The loneliness epidemic that experts have been warning us about for years has been magnified by the COVID pandemic. Almost 40% of Americans say they feel “serious loneliness” and while feeling lonely isn’t classified as a disease, loneliness negatively impacts health and can exacerbate mental health issues. Not only that, but a new study suggests that people who are experiencing loneliness are at a greater risk of unemployment.
The study, which was published yesterday in the journal BMC Public Health, analyzed data from 15,000 people in the U.K. for three years spanning 2017-2020. What researchers found was that people who were defined as lonely near the beginning of the study were 17.5% more likely to become unemployed by the end of the study. It’s important to note that most of the research for the study was conducted before the pandemic, so we don’t know exactly how these numbers might look now.
That increase feels staggering to me, but it confirms other recent research into the connection between loneliness and unemployment, globally. Past research, however, generally focused on establishing that unemployment leads to loneliness. This research is the first to point out that the relationship between loneliness and unemployment works in both directions. “Our findings show that these two issues can interact and create a self-fulfilling, negative cycle,” Ruben Mujica-Mota, associate professor of health economics in the University of Leeds’ School of Medicine and co-author on the study, told The Independent.

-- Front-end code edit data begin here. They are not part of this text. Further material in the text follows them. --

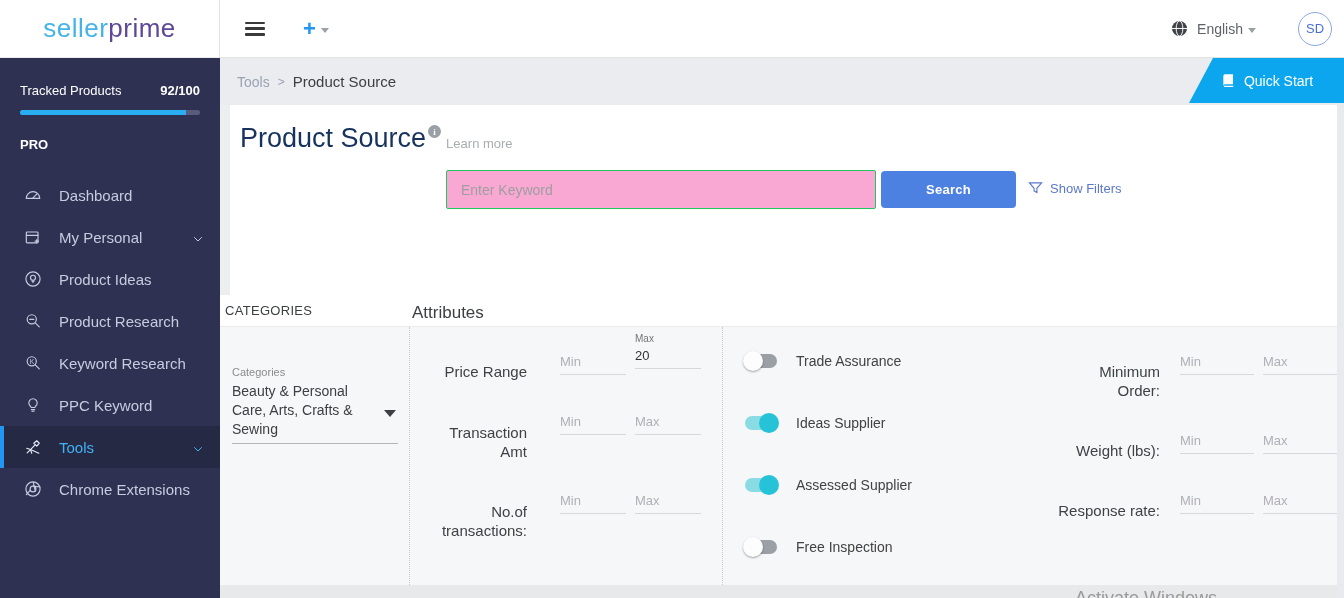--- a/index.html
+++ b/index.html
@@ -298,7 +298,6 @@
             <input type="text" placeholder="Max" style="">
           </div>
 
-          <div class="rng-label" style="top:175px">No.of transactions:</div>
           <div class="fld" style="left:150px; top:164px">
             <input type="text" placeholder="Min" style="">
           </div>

Why might loneliness be so intimately connected with unemployment? Well, the truth is that there are a lot of social, cultural, and cultural variables that play into both. “One possibility is that people who suffer from loneliness have developed beliefs that they are unwanted, or ‘outsiders,’ which makes it a lot harder to work with others, and could be connected to depression or social anxiety,” says Aimee Daramus, a Chicago-based psychotherapist. These connections between mindset, mental health, and loneliness could be part of the “self-fulfilling, negative cycle” that the researchers who wrote the study were trying to get at.
Other experts I spoke with for this article agree that the symptoms of loneliness can lead to a state of mind that makes having a job more difficult, and vice versa. But it’s crucial to point out that these symptoms are not “all in someone’s head” — loneliness can lead to physical pain that is a hindrance to employment. “Like depression, loneliness can feel physically painful,” says Stefani Goerlich, a psychotherapist in Detroit. “This results in a cycle of self-fulfilling inertia, where the lonely person doesn’t feel up to the effort of seeking community — such as work — which reinforces their isolation. It feels physically too difficult,” Goerlich explains.
It’s crucial to point out that these symptoms are not “all in someone’s head.”
There also could be cultural forces at play, says Daramus. This research was done in the U.K., which has substantially more humane employment laws and norms, so the reality is that it could be different in the U.S.. “The US has a much stricter sense of what work is than a lot of other countries, where vacations and prioritizing family are more accepted,” says Daramus. Ugh. If Brits who have much more stable employment than people in the U.S. are struggling with loneliness and unemployment, what hope is there for us?
Obviously no one can predict how this same study would play out here, but my guess is that ‘Murica’s so-called work ethic might not exactly boost our sense of connectedness. Yes, says Daramus, “If working means not seeing your family and friends often, that could be a factor.” Personally, I’d like to live in a world — or at least a country — where we don’t have to choose loneliness or unemployment, but the research on that world isn’t yet peer reviewed.